** Provided data **

===

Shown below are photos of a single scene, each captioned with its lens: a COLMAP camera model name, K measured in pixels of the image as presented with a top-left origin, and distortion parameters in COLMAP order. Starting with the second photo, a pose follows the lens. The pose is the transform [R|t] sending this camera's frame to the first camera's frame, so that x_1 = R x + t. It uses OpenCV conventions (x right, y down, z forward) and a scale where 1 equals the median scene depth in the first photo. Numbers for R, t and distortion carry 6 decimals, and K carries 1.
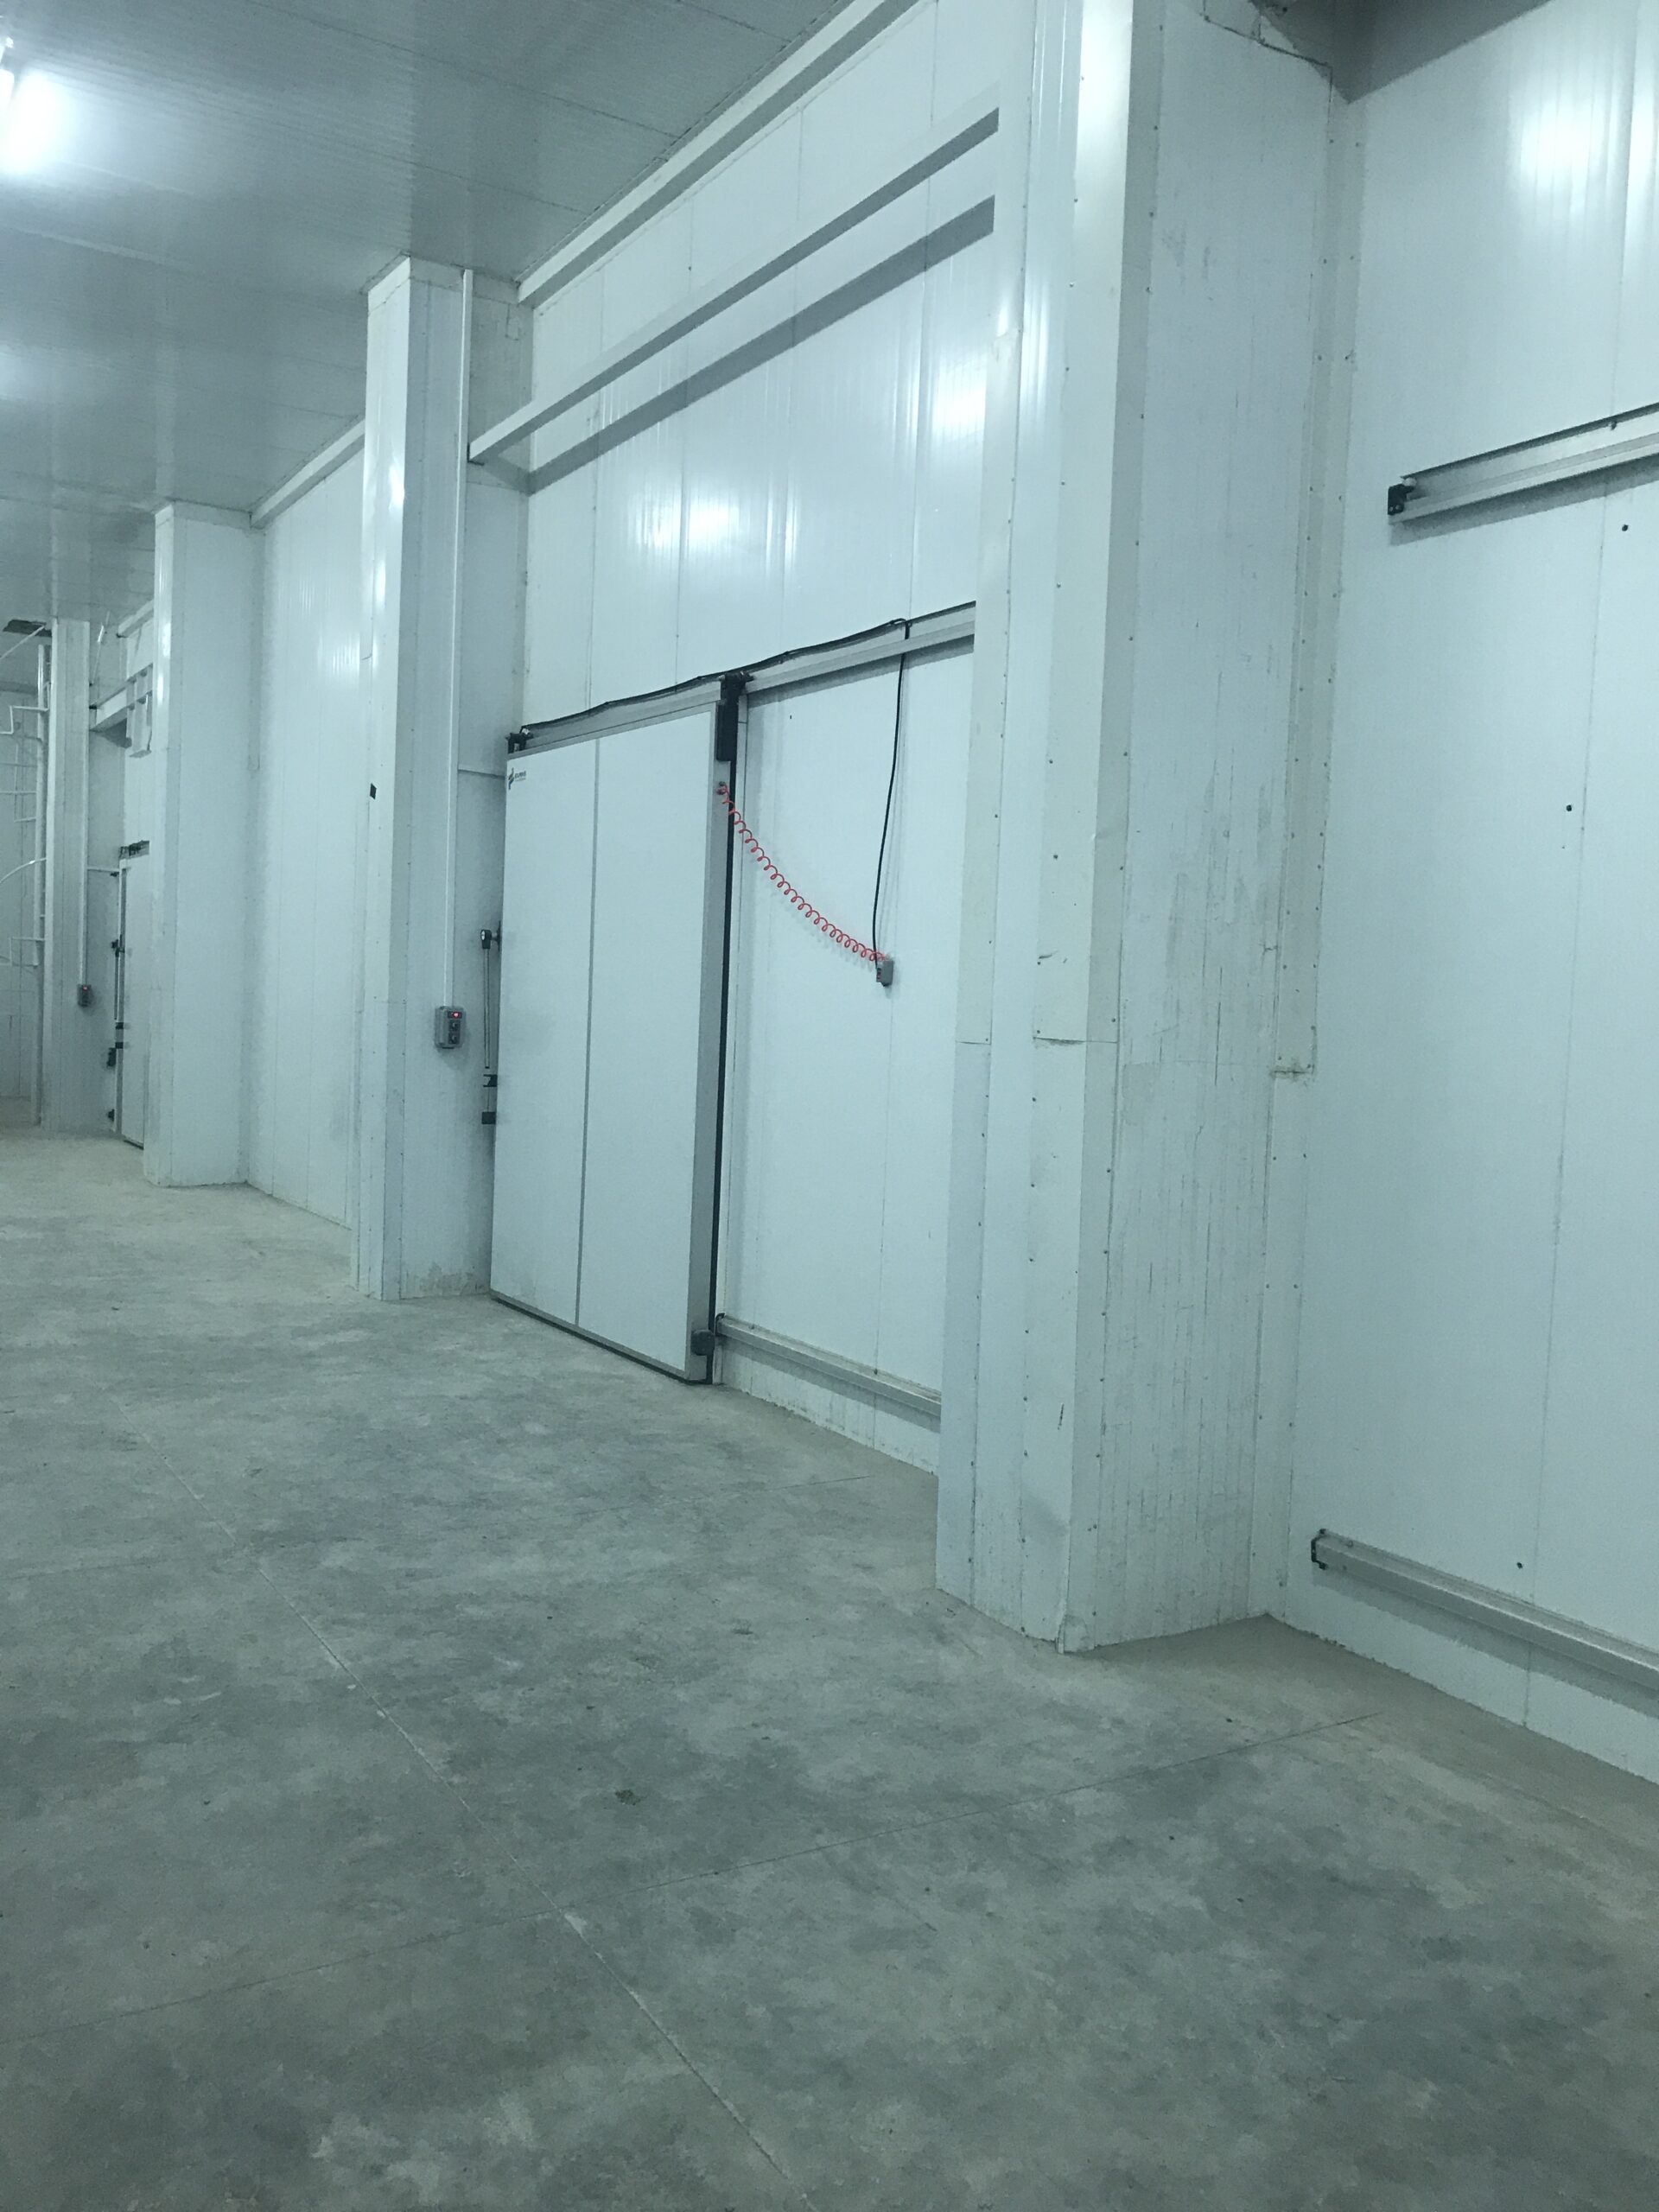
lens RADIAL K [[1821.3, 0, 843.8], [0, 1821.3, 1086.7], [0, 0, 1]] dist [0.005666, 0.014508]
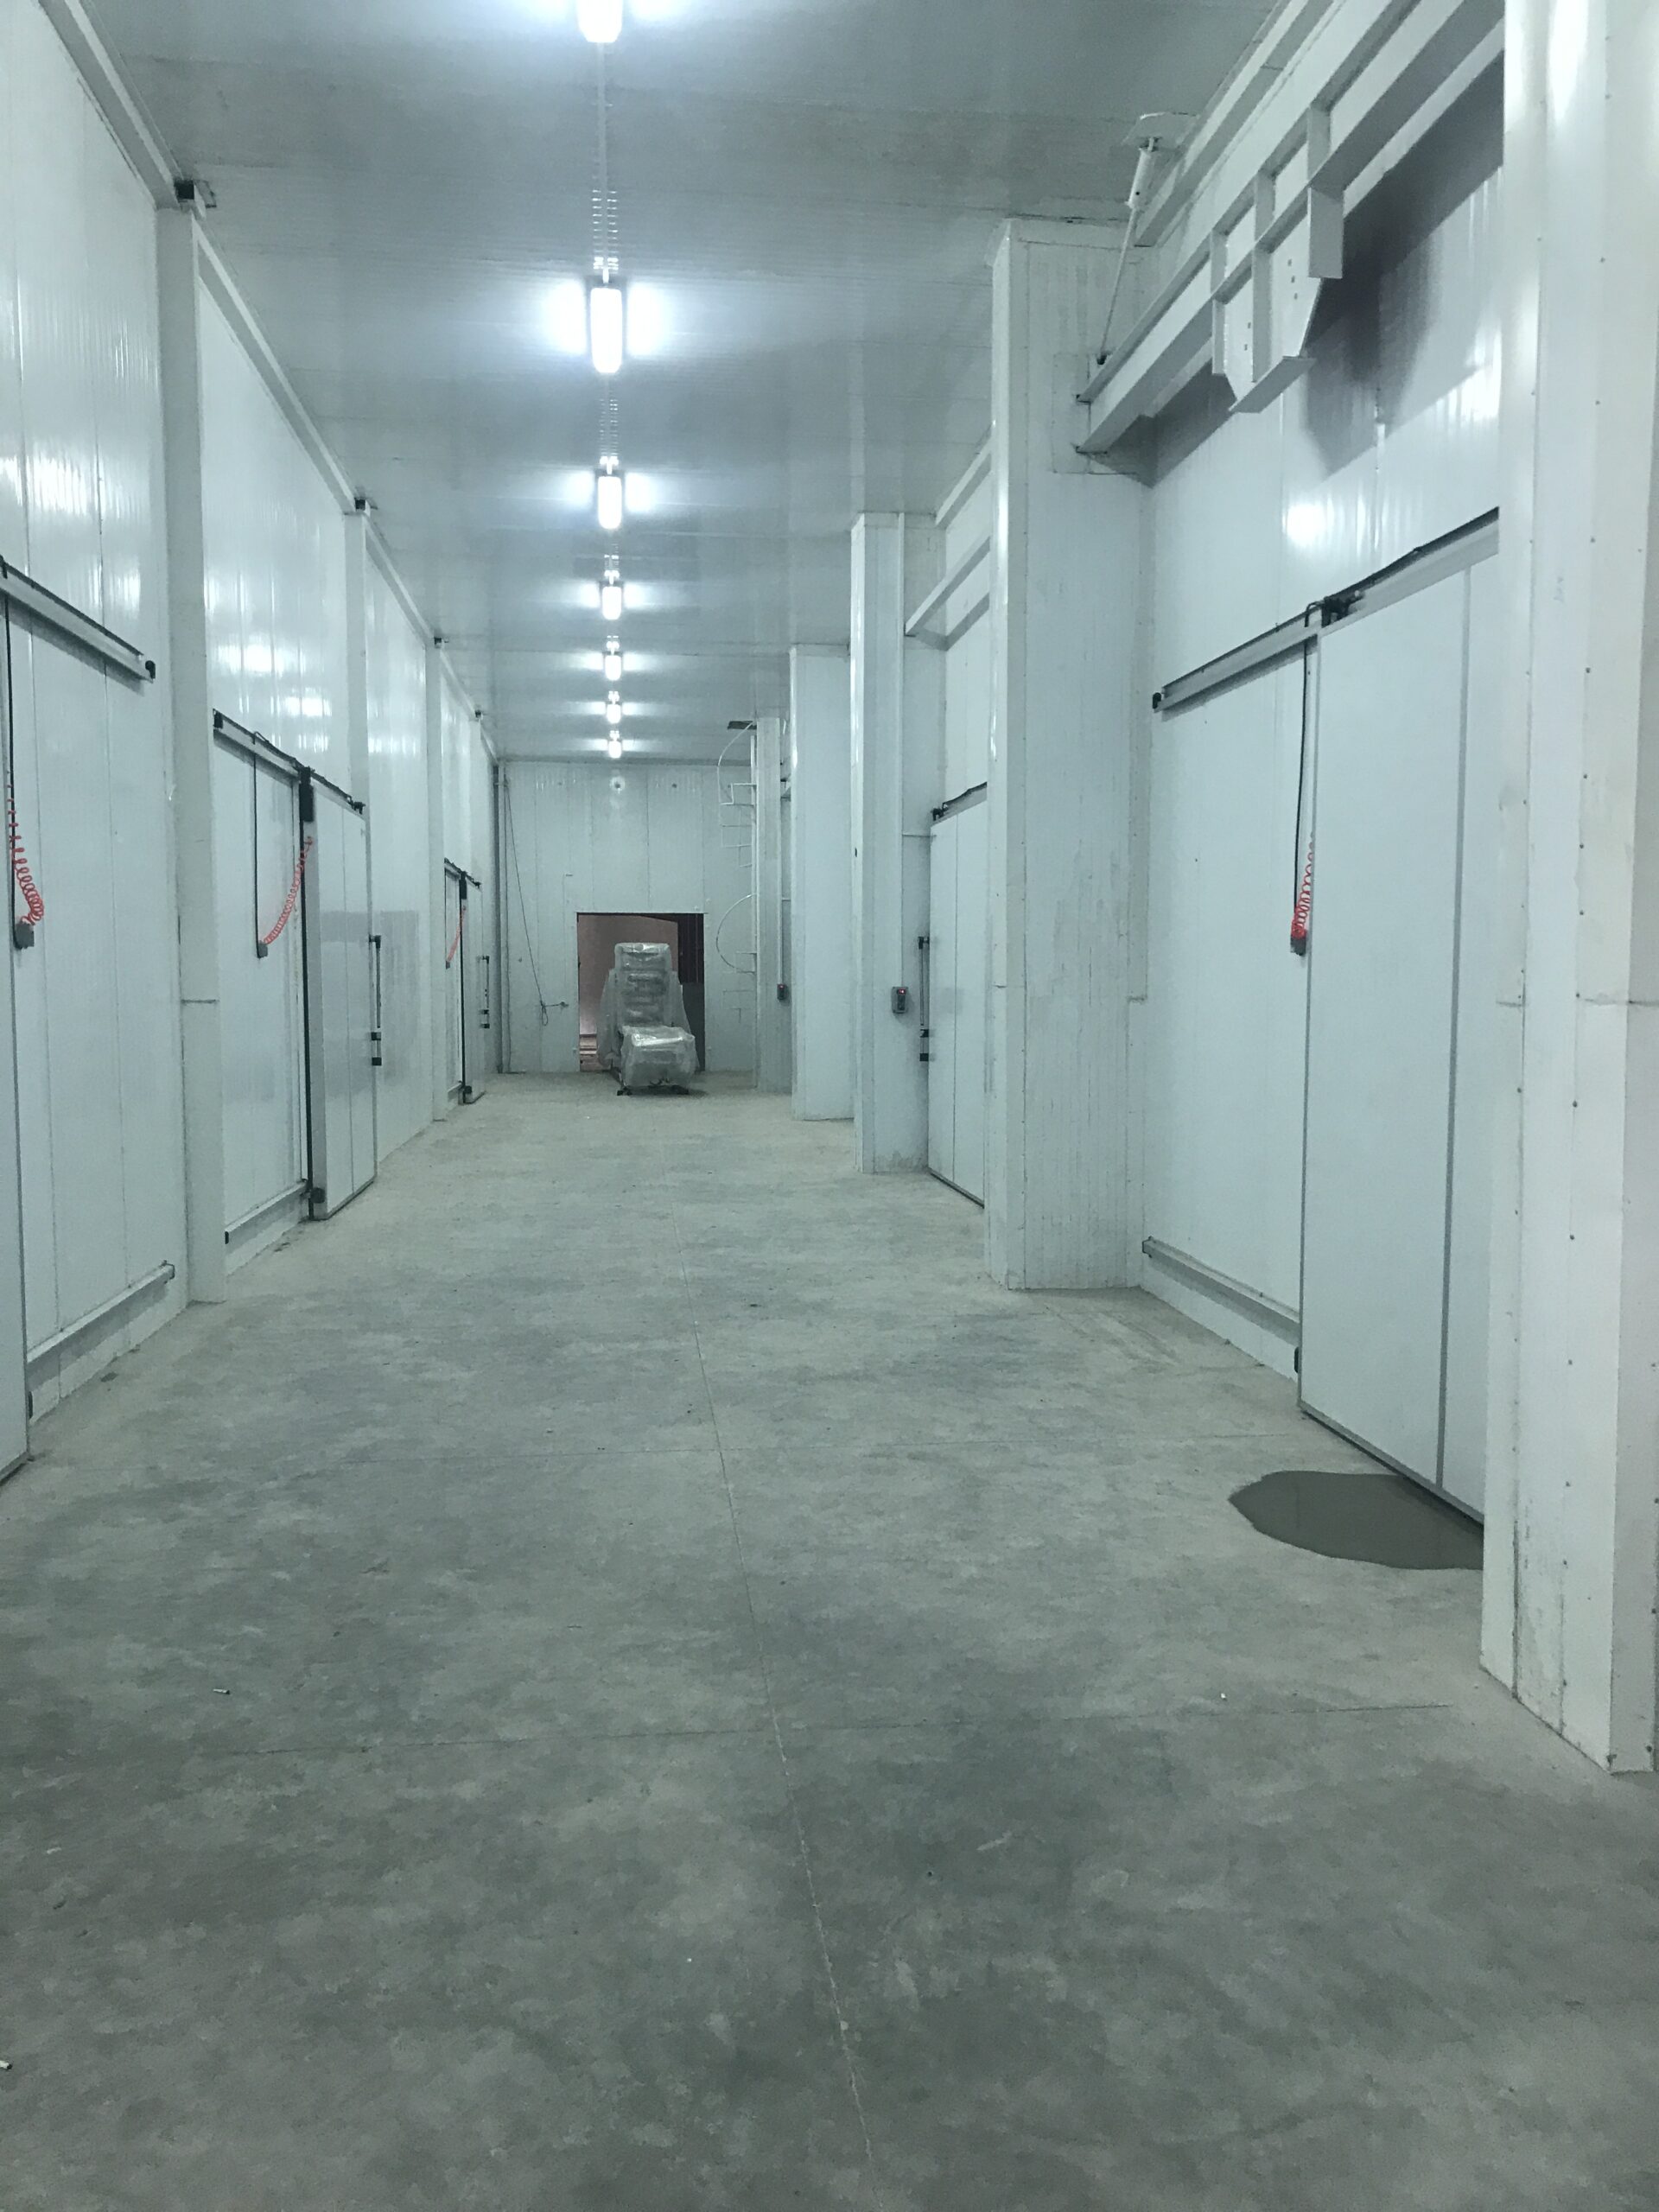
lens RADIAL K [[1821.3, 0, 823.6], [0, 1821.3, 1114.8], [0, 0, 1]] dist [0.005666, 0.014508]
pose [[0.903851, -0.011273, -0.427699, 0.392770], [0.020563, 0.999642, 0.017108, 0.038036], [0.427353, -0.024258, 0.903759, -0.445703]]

===

** Task instructions **
What is needed is a verbatim copy of the material, minus its pictures.

** Solved exercise **
Shown below are photos of a single scene, each captioned with its lens: a COLMAP camera model name, K measured in pixels of the image as presented with a top-left origin, and distortion parameters in COLMAP order. Starting with the second photo, a pose follows the lens. The pose is the transform [R|t] sending this camera's frame to the first camera's frame, so that x_1 = R x + t. It uses OpenCV conventions (x right, y down, z forward) and a scale where 1 equals the median scene depth in the first photo. Numbers for R, t and distortion carry 6 decimals, and K carries 1.
lens RADIAL K [[1821.3, 0, 843.8], [0, 1821.3, 1086.7], [0, 0, 1]] dist [0.005666, 0.014508]
lens RADIAL K [[1821.3, 0, 823.6], [0, 1821.3, 1114.8], [0, 0, 1]] dist [0.005666, 0.014508]
pose [[0.903851, -0.011273, -0.427699, 0.392770], [0.020563, 0.999642, 0.017108, 0.038036], [0.427353, -0.024258, 0.903759, -0.445703]]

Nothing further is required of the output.